I think that when you are in your 60s and 70s you begin to accept death. He goes from being a stranger, a terrorist, someone to be feared and avoided to being a neighbor, someone you know. Death starts coming over once in a while for snacks. He plays croquet with you, he hangs out for a beer. You get to know him. Your friends get to know him. And you begin, for the first time in your life, to really grasp the inevitability of this death thing, that one day he will come and take your hand and you will walk away with him forever. You recognize that fighting him is not valiant anymore and that sometimes it's downright stupid. All you can hope for is a good death, a dignified exit: you don't want to draw out the curtain call. Dylan Thomas ceases to reverberate for you: forget raging against the dying of the light, you want to go gently.

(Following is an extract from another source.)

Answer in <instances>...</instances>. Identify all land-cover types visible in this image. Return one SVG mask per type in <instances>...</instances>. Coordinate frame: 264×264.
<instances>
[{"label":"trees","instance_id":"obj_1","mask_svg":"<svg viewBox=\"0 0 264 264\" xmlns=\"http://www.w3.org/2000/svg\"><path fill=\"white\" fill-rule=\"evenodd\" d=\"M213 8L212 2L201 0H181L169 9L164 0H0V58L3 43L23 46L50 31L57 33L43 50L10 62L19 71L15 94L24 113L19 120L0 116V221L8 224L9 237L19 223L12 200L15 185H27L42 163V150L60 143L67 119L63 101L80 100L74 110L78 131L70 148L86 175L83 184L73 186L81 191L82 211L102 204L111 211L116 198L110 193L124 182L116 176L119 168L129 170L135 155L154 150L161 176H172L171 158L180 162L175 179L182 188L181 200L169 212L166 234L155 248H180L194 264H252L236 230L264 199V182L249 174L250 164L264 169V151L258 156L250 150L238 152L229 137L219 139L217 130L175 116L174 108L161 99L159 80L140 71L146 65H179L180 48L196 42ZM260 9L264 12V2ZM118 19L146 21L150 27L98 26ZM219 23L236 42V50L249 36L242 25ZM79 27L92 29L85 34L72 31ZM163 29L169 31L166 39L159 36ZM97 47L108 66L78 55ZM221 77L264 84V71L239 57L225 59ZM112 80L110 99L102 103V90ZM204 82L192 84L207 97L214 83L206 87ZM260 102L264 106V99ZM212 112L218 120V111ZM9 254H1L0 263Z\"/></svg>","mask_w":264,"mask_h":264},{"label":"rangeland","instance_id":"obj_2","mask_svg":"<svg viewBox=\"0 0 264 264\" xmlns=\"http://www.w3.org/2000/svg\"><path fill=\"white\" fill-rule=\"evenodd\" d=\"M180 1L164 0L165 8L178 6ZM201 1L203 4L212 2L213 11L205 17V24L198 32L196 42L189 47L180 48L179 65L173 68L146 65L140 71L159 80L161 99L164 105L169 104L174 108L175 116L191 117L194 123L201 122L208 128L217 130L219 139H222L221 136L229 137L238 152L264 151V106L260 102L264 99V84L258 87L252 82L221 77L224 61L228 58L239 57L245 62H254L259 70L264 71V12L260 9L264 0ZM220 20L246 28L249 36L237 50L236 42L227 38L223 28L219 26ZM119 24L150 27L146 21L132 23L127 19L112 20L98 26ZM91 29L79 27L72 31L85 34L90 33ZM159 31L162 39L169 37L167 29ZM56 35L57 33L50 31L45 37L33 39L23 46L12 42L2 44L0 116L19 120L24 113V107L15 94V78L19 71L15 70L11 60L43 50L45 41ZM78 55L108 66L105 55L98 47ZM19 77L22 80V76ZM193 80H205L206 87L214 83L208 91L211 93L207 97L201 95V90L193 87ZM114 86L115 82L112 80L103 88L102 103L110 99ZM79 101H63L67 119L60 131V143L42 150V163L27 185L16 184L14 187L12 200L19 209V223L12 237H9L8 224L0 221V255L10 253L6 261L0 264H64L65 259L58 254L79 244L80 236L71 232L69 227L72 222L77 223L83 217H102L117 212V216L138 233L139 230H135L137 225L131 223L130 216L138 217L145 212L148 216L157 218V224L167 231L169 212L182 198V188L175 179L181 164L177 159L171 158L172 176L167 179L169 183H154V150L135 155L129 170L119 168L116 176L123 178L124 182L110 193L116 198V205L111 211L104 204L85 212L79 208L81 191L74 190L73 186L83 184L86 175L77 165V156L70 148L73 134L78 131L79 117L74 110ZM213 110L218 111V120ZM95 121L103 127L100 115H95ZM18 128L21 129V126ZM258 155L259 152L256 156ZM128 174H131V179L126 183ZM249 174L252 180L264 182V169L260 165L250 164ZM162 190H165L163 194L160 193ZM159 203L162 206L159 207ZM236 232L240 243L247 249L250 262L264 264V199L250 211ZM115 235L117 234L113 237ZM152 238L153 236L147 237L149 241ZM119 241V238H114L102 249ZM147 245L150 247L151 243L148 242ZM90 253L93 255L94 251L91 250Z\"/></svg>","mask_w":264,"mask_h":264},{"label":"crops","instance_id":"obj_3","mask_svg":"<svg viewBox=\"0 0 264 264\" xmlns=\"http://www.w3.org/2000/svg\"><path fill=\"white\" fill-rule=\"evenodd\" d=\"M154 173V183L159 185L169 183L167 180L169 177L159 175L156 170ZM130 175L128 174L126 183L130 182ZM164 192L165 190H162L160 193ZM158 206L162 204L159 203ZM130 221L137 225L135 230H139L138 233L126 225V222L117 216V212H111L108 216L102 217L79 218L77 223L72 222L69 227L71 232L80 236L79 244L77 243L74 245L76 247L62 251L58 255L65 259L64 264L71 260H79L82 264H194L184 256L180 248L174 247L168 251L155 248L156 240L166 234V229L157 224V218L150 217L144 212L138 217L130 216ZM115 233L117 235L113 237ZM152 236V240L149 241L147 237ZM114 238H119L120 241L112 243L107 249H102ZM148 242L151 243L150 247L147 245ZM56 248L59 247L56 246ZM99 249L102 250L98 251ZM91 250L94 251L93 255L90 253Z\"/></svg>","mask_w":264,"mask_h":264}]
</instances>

I've watched this process with my mother, now 77, and it has scared and astounded me, because, you see, I'm not there yet. I'm 40 and I still want to rage, I still want to fight, I still refuse to acknowledge that inevitably Death will be my partner too. My father died of liver cancer; he refused treatment after the diagnosis, and he stayed home, and at last he slipped into a coma and died. There were things that could have been done: feeding tubes, respirators, more chemo and radiation (he had a bout a year before with throat cancer) - it would have availed nothing, we could have dragged the whole thing out longer, but we didn't. It was awful, it seemed so incredibly wrong to at the end not even offer water, just listen to his harsh breathing which finally, finally stopped. It flies against all your instincts, everything that you believe in your 20s and 30s and 40s and 50s. But it isn't wrong, it is right, it is a basic and inalienable right, to die with dignity, on your own terms; to let yourself go.
I don't know, of course, if any of this is really true. My mother thinks it is, but I won't know it, can't know it, can't feel it in that deep down way that you recognize things on an instinctual level, for a while. And yes, we're the lucky ones, the ones who get to find this out, who get to go through all these stages, reach that age where Death comes for tea, to hang out and watch a movie, becomes a companion before he is a consort. I hope I'm right, that age and time will prove me right, and that I'll get that chance to find out. You do find that about other things: that gray hairs aren't the end of the world, that the beginnings of menopause, while not wonderful by any means, aren't unthinkable, that not having any more children is okay. We move through these stages as surely as anything on the planet, chrysalis, reproduction, rebirth: rings on a tree.
So my heart is sad for P, and for me, for one more irrevocable step into another world, the orphan world, where you begin to recognize that life ends for all of us.